On the other hand, learned Additional Public Prosecutor for respondent-State submits that the decision in Deepak (supra) relied upon by appellant’s counsel is inapplicable to the facts of the instant case as in the case in hand, there is rough sketch of surgical blade and the dimension of the surgical blade has been given and so, the conviction of appellant for the offence under Section 397 of IPC is justified.
Upon hearing and on perusal of impugned judgment, order on sentence, appellant’s Nominal Roll, trial court record and the decision cited, I find that as per the evidence of complainant (PW-5), appellant who was having a blade in his hand, had looted `10,000/- from him and at that time, complainant had raised alarm and the appellant-accused was arrested at the spot. It has not come in the evidence of complainant that upon seeing alleged surgical blade in the hand of appellant, the complainant had become frightened or he could not raise alarm and so, the surgical blade in question cannot be termed as a deadly weapon. It is being so said because even on a close perusal of the sketch of surgical blade (Ex.PW5/G) or its memo, it cannot be made out if both the sides of the blade are sharp or as to what is to the actual length of the blade.
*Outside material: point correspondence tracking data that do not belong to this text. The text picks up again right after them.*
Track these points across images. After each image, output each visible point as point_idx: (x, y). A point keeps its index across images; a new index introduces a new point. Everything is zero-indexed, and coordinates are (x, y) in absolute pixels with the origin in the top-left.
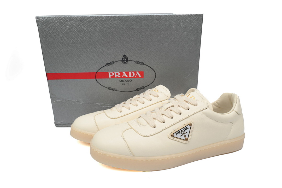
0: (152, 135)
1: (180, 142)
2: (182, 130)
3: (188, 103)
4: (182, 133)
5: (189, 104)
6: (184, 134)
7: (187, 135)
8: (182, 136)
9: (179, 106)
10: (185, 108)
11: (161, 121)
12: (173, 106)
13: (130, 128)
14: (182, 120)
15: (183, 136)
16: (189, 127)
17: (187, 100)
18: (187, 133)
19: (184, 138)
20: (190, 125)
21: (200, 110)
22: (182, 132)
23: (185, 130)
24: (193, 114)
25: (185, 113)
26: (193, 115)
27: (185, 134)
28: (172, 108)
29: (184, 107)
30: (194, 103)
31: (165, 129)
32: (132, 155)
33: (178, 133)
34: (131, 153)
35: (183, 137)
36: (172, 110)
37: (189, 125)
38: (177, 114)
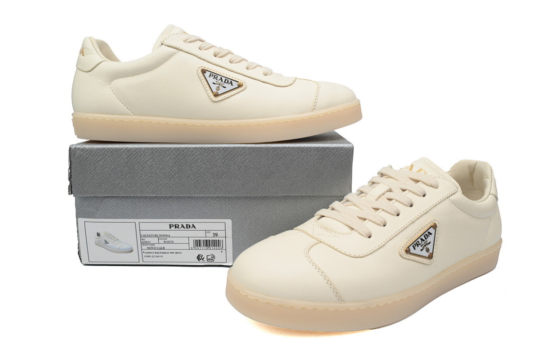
0: (371, 254)
1: (420, 263)
2: (421, 239)
3: (420, 182)
4: (423, 245)
5: (423, 185)
6: (425, 246)
7: (430, 247)
8: (422, 250)
9: (404, 190)
10: (419, 193)
11: (380, 223)
12: (390, 191)
13: (316, 241)
14: (418, 218)
15: (425, 250)
16: (432, 230)
17: (416, 178)
18: (430, 243)
19: (427, 254)
20: (434, 227)
21: (447, 196)
22: (423, 242)
23: (426, 236)
24: (435, 204)
25: (421, 204)
26: (435, 206)
27: (427, 246)
28: (389, 195)
29: (416, 192)
30: (433, 183)
31: (391, 239)
32: (340, 299)
33: (416, 244)
34: (338, 297)
35: (424, 253)
36: (392, 198)
37: (432, 228)
38: (406, 205)
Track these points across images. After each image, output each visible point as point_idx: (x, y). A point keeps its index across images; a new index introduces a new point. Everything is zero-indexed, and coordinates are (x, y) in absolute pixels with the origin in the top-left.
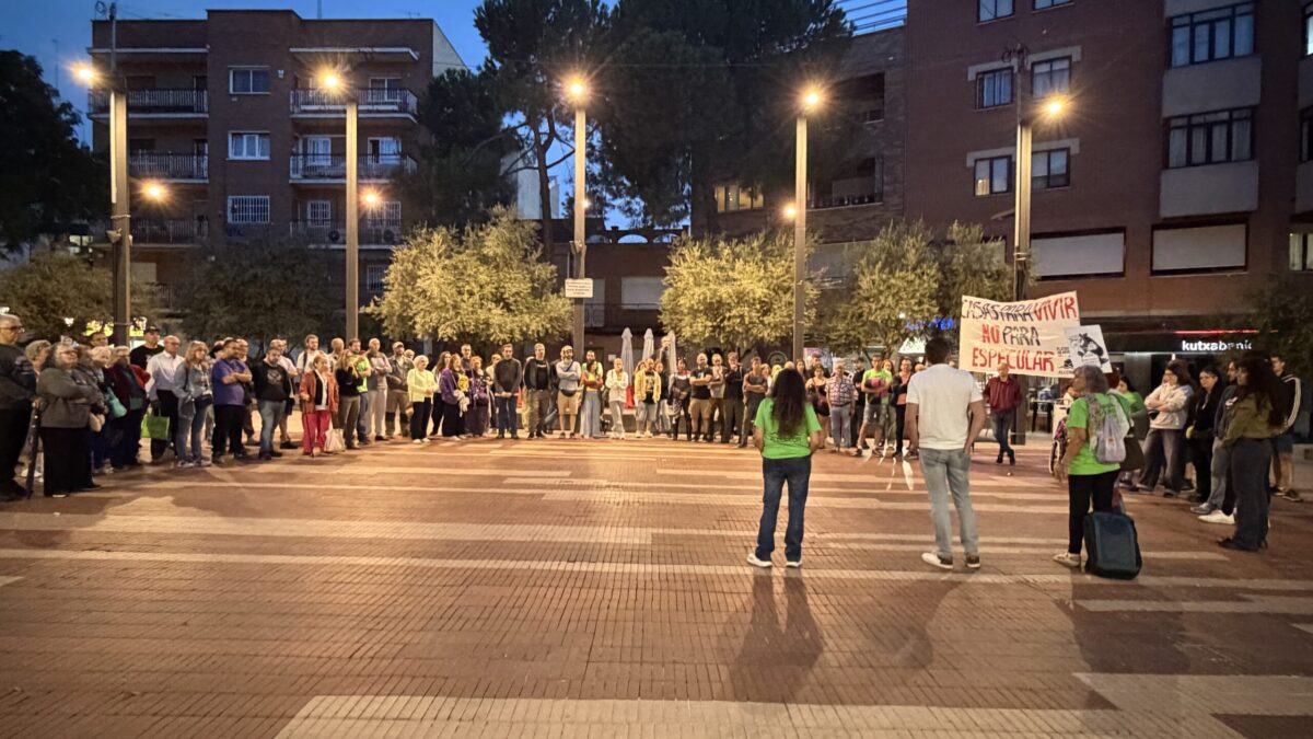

Learned counsel for appellant is actually not mistaken in terming the surgical blade (as shown in its sketch) to be a knife. Since there is no evidence on record to the effect that surgical blade in question was sharp enough to cause death or serious bodily injury, therefore, by any stretch of imagination, the said weapon of offence cannot be said to be a ‘deadly weapon’. So, the conviction of appellant for the offence under Section
397 of IPC is rendered unsustainable and is accordingly set aside.
In the face of evidence on record, the conviction of appellant for the offence under Sections 392/34 of IPC is found to be well merited.
While maintaining the conviction of appellant for the offence under
Sections 392/34 of IPC, the substantive sentence awarded to him is reduced from 5 years to 4½ years. However, the sentence awarded in default of payment of fine is maintained. If the appellant has already undergone the modified sentence of 4½ years, then he be released in this case forthwith, if he is not wanted in any other case.
To the aforesaid extent, the impugned judgment and order on sentence is modified.
This appeal is accordingly disposed of. The concerned Jail
Superintendent be apprised of this judgment forthwith to ensure its compliance.